*** Opening of The data ***

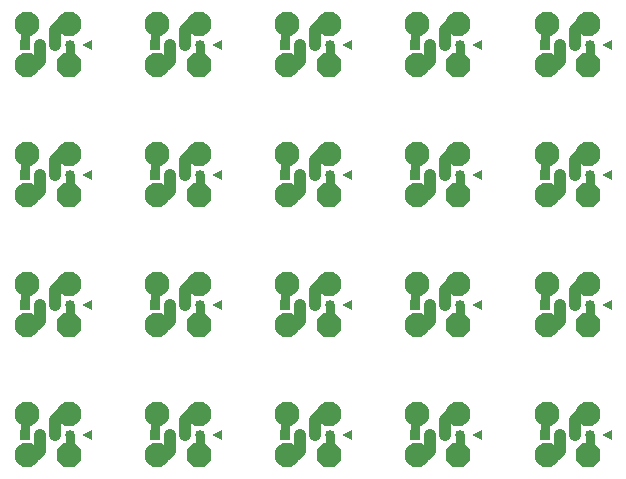
<source format=gbr>
G04 EasyPC Gerber Version 20.0.2 Build 4112 *
%FSLAX35Y35*%
%MOIN*%
%AMT133*0 Octagon Pad at angle 0*4,1,8,-0.01712,-0.04134,0.01712,-0.04134,0.04134,-0.01712,0.04134,0.01712,0.01712,0.04134,-0.01712,0.04134,-0.04134,0.01712,-0.04134,-0.01712,-0.01712,-0.04134,0*%
%ADD133T133*%
%ADD131R,0.03346X0.03346*%
%ADD123C,0.03150*%
%ADD132C,0.03346*%
%ADD29C,0.03937*%
%ADD20C,0.08268*%
%AMT134*0 Triangle Pad at angle 90*4,1,3,0.01673,-0.01673,0.01673,0.01673,-0.01673,0.00000,0.01673,-0.01673,0*%
%ADD134T134*%
X0Y0D02*
D02*
D20*
X8969Y8992D03*
Y22772D03*
Y52299D03*
Y66079D03*
Y95606D03*
Y109386D03*
Y138913D03*
Y152693D03*
X22748Y22772D03*
Y66079D03*
Y109386D03*
Y152693D03*
X52276Y8992D03*
Y22772D03*
Y52299D03*
Y66079D03*
Y95606D03*
Y109386D03*
Y138913D03*
Y152693D03*
X66055Y22772D03*
Y66079D03*
Y109386D03*
Y152693D03*
X95583Y8992D03*
Y22772D03*
Y52299D03*
Y66079D03*
Y95606D03*
Y109386D03*
Y138913D03*
Y152693D03*
X109362Y22772D03*
Y66079D03*
Y109386D03*
Y152693D03*
X138890Y8992D03*
Y22772D03*
Y52299D03*
Y66079D03*
Y95606D03*
Y109386D03*
Y138913D03*
Y152693D03*
X152669Y22772D03*
Y66079D03*
Y109386D03*
Y152693D03*
X182197Y8992D03*
Y22772D03*
Y52299D03*
Y66079D03*
Y95606D03*
Y109386D03*
Y138913D03*
Y152693D03*
X195976Y22772D03*
Y66079D03*
Y109386D03*
Y152693D03*
D02*
D29*
X8358Y22161D02*
X8969Y22772D01*
X8358Y65469D02*
X8969Y66079D01*
X8358Y108776D02*
X8969Y109386D01*
X8358Y152083D02*
X8969Y152693D01*
Y8992D02*
X11969D01*
X13358Y10382*
Y15882*
X8969Y52299D02*
X11969D01*
X13358Y53689*
Y59189*
X8969Y95606D02*
X11969D01*
X13358Y96996*
Y102496*
X8969Y138913D02*
X11969D01*
X13358Y140303*
Y145803*
X22748Y22772D02*
X20248D01*
X18358Y20882*
Y15882*
X22748Y66079D02*
X20248D01*
X18358Y64189*
Y59189*
X22748Y109386D02*
X20248D01*
X18358Y107496*
Y102496*
X22748Y152693D02*
X20248D01*
X18358Y150803*
Y145803*
X51665Y22161D02*
X52276Y22772D01*
X51665Y65469D02*
X52276Y66079D01*
X51665Y108776D02*
X52276Y109386D01*
X51665Y152083D02*
X52276Y152693D01*
Y8992D02*
X55276D01*
X56665Y10382*
Y15882*
X52276Y52299D02*
X55276D01*
X56665Y53689*
Y59189*
X52276Y95606D02*
X55276D01*
X56665Y96996*
Y102496*
X52276Y138913D02*
X55276D01*
X56665Y140303*
Y145803*
X66055Y22772D02*
X63555D01*
X61665Y20882*
Y15882*
X66055Y66079D02*
X63555D01*
X61665Y64189*
Y59189*
X66055Y109386D02*
X63555D01*
X61665Y107496*
Y102496*
X66055Y152693D02*
X63555D01*
X61665Y150803*
Y145803*
X94972Y22161D02*
X95583Y22772D01*
X94972Y65469D02*
X95583Y66079D01*
X94972Y108776D02*
X95583Y109386D01*
X94972Y152083D02*
X95583Y152693D01*
Y8992D02*
X98583D01*
X99972Y10382*
Y15882*
X95583Y52299D02*
X98583D01*
X99972Y53689*
Y59189*
X95583Y95606D02*
X98583D01*
X99972Y96996*
Y102496*
X95583Y138913D02*
X98583D01*
X99972Y140303*
Y145803*
X109362Y22772D02*
X106862D01*
X104972Y20882*
Y15882*
X109362Y66079D02*
X106862D01*
X104972Y64189*
Y59189*
X109362Y109386D02*
X106862D01*
X104972Y107496*
Y102496*
X109362Y152693D02*
X106862D01*
X104972Y150803*
Y145803*
X138280Y22161D02*
X138890Y22772D01*
X138280Y65469D02*
X138890Y66079D01*
X138280Y108776D02*
X138890Y109386D01*
X138280Y152083D02*
X138890Y152693D01*
Y8992D02*
X141890D01*
X143280Y10382*
Y15882*
X138890Y52299D02*
X141890D01*
X143280Y53689*
Y59189*
X138890Y95606D02*
X141890D01*
X143280Y96996*
Y102496*
X138890Y138913D02*
X141890D01*
X143280Y140303*
Y145803*
X152669Y22772D02*
X150169D01*
X148280Y20882*
Y15882*
X152669Y66079D02*
X150169D01*
X148280Y64189*
Y59189*
X152669Y109386D02*
X150169D01*
X148280Y107496*
Y102496*
X152669Y152693D02*
X150169D01*
X148280Y150803*
Y145803*
X181587Y22161D02*
X182197Y22772D01*
X181587Y65469D02*
X182197Y66079D01*
X181587Y108776D02*
X182197Y109386D01*
X181587Y152083D02*
X182197Y152693D01*
Y8992D02*
X185197D01*
X186587Y10382*
Y15882*
X182197Y52299D02*
X185197D01*
X186587Y53689*
Y59189*
X182197Y95606D02*
X185197D01*
X186587Y96996*
Y102496*
X182197Y138913D02*
X185197D01*
X186587Y140303*
Y145803*
X195976Y22772D02*
X193476D01*
X191587Y20882*
Y15882*
X195976Y66079D02*
X193476D01*
X191587Y64189*
Y59189*
X195976Y109386D02*
X193476D01*
X191587Y107496*
Y102496*
X195976Y152693D02*
X193476D01*
X191587Y150803*
Y145803*
D02*
D123*
X8358Y15882D02*
Y22161D01*
Y59189D02*
Y65469D01*
Y102496D02*
Y108776D01*
Y145803D02*
Y152083D01*
X23358Y15882D02*
Y9602D01*
X22748Y8992*
X23358Y59189D02*
Y52909D01*
X22748Y52299*
X23358Y102496D02*
Y96217D01*
X22748Y95606*
X23358Y145803D02*
Y139524D01*
X22748Y138913*
X51665Y15882D02*
Y22161D01*
Y59189D02*
Y65469D01*
Y102496D02*
Y108776D01*
Y145803D02*
Y152083D01*
X66665Y15882D02*
Y9602D01*
X66055Y8992*
X66665Y59189D02*
Y52909D01*
X66055Y52299*
X66665Y102496D02*
Y96217D01*
X66055Y95606*
X66665Y145803D02*
Y139524D01*
X66055Y138913*
X94972Y15882D02*
Y22161D01*
Y59189D02*
Y65469D01*
Y102496D02*
Y108776D01*
Y145803D02*
Y152083D01*
X109972Y15882D02*
Y9602D01*
X109362Y8992*
X109972Y59189D02*
Y52909D01*
X109362Y52299*
X109972Y102496D02*
Y96217D01*
X109362Y95606*
X109972Y145803D02*
Y139524D01*
X109362Y138913*
X138280Y15882D02*
Y22161D01*
Y59189D02*
Y65469D01*
Y102496D02*
Y108776D01*
Y145803D02*
Y152083D01*
X153280Y15882D02*
Y9602D01*
X152669Y8992*
X153280Y59189D02*
Y52909D01*
X152669Y52299*
X153280Y102496D02*
Y96217D01*
X152669Y95606*
X153280Y145803D02*
Y139524D01*
X152669Y138913*
X181587Y15882D02*
Y22161D01*
Y59189D02*
Y65469D01*
Y102496D02*
Y108776D01*
Y145803D02*
Y152083D01*
X196587Y15882D02*
Y9602D01*
X195976Y8992*
X196587Y59189D02*
Y52909D01*
X195976Y52299*
X196587Y102496D02*
Y96217D01*
X195976Y95606*
X196587Y145803D02*
Y139524D01*
X195976Y138913*
D02*
D131*
X8358Y15882D03*
Y59189D03*
Y102496D03*
Y145803D03*
X51665Y15882D03*
Y59189D03*
Y102496D03*
Y145803D03*
X94972Y15882D03*
Y59189D03*
Y102496D03*
Y145803D03*
X138280Y15882D03*
Y59189D03*
Y102496D03*
Y145803D03*
X181587Y15882D03*
Y59189D03*
Y102496D03*
Y145803D03*
D02*
D132*
X13358Y15882D03*
Y59189D03*
Y102496D03*
Y145803D03*
X18358Y15882D03*
Y59189D03*
Y102496D03*
Y145803D03*
X23358Y15882D03*
Y59189D03*
Y102496D03*
Y145803D03*
X56665Y15882D03*
Y59189D03*
Y102496D03*
Y145803D03*
X61665Y15882D03*
Y59189D03*
Y102496D03*
Y145803D03*
X66665Y15882D03*
Y59189D03*
Y102496D03*
Y145803D03*
X99972Y15882D03*
Y59189D03*
Y102496D03*
Y145803D03*
X104972Y15882D03*
Y59189D03*
Y102496D03*
Y145803D03*
X109972Y15882D03*
Y59189D03*
Y102496D03*
Y145803D03*
X143280Y15882D03*
Y59189D03*
Y102496D03*
Y145803D03*
X148280Y15882D03*
Y59189D03*
Y102496D03*
Y145803D03*
X153280Y15882D03*
Y59189D03*
Y102496D03*
Y145803D03*
X186587Y15882D03*
Y59189D03*
Y102496D03*
Y145803D03*
X191587Y15882D03*
Y59189D03*
Y102496D03*
Y145803D03*
X196587Y15882D03*
Y59189D03*
Y102496D03*
Y145803D03*
D02*
D133*
X22748Y8992D03*
Y52299D03*
Y95606D03*
Y138913D03*
X66055Y8992D03*
Y52299D03*
Y95606D03*
Y138913D03*
X109362Y8992D03*
Y52299D03*
Y95606D03*
Y138913D03*
X152669Y8992D03*
Y52299D03*
Y95606D03*
Y138913D03*
X195976Y8992D03*
Y52299D03*
Y95606D03*
Y138913D03*
D02*
D134*
X28858Y15882D03*
Y59189D03*
Y102496D03*
Y145803D03*
X72165Y15882D03*
Y59189D03*
Y102496D03*
Y145803D03*
X115472Y15882D03*
Y59189D03*
Y102496D03*
Y145803D03*
X158780Y15882D03*
Y59189D03*
Y102496D03*
Y145803D03*
X202087Y15882D03*
Y59189D03*
Y102496D03*
Y145803D03*
X0Y0D02*
M02*

</source>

*** Close of The data ***

* Work instruction:
Find the word "angle" in the entries, and copy every line it shows up in.

* Solution to the problem:
%AMT133*0 Octagon Pad at angle 0*4,1,8,-0.01712,-0.04134,0.01712,-0.04134,0.04134,-0.01712,0.04134,0.01712,0.01712,0.04134,-0.01712,0.04134,-0.04134,0.01712,-0.04134,-0.01712,-0.01712,-0.04134,0*%
%AMT134*0 Triangle Pad at angle 90*4,1,3,0.01673,-0.01673,0.01673,0.01673,-0.01673,0.00000,0.01673,-0.01673,0*%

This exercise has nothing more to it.